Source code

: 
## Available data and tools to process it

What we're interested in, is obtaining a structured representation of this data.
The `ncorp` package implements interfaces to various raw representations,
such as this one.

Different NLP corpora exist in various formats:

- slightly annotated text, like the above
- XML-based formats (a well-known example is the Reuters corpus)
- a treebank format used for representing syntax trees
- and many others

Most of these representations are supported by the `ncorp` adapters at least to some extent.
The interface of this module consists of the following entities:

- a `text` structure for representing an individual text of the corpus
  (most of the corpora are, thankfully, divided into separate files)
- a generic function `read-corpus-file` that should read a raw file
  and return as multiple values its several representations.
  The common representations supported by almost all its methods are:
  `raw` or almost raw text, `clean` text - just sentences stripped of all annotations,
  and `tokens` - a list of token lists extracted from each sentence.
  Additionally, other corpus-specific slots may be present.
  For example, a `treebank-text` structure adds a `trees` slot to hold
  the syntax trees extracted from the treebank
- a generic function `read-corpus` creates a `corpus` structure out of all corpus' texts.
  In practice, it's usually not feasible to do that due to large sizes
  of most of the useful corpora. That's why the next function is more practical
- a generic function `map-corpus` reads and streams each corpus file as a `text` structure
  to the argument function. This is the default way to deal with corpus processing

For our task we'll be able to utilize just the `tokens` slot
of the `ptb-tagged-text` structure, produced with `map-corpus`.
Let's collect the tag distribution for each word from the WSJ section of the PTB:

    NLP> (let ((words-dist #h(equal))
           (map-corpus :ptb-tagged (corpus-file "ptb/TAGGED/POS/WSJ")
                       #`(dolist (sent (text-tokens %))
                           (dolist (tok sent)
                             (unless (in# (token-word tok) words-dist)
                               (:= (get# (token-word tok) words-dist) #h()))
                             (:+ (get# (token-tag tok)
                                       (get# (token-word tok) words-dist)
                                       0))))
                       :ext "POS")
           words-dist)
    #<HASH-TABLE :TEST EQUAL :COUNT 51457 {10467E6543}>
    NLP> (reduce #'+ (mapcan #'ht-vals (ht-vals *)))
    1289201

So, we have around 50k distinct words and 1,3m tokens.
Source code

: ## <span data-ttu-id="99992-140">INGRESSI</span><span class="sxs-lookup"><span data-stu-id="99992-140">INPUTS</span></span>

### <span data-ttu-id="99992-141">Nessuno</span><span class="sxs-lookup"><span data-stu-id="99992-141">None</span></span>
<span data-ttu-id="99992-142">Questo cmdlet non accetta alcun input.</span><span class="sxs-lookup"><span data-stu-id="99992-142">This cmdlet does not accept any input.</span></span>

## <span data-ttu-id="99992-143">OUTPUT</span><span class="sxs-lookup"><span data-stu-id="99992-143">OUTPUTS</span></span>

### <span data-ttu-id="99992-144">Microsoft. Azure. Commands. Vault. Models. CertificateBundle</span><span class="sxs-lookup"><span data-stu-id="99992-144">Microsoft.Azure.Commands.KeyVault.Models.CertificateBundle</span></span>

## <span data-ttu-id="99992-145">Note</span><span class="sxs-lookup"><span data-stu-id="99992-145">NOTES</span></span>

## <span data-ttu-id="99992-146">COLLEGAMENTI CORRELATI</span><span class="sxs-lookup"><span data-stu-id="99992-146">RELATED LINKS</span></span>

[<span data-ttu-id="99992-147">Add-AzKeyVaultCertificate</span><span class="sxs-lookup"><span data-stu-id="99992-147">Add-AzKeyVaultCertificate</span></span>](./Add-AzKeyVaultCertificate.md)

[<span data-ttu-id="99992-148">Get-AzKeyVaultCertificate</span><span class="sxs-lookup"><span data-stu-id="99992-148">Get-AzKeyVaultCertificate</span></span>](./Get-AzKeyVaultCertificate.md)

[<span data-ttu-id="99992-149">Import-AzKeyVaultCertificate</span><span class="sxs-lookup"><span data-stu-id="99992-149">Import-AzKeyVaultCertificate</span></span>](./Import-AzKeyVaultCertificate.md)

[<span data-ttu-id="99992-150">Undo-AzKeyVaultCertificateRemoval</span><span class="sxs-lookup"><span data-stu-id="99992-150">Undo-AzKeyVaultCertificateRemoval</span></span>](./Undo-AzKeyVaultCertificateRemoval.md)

------------------------

- _WORK REQUIRED_
Pull out all lines from the entries above in which the word "treebank" appears.

- _RESULT OF THE EXERCISE_
- a treebank format used for representing syntax trees
  For example, a `treebank-text` structure adds a `trees` slot to hold
  the syntax trees extracted from the treebank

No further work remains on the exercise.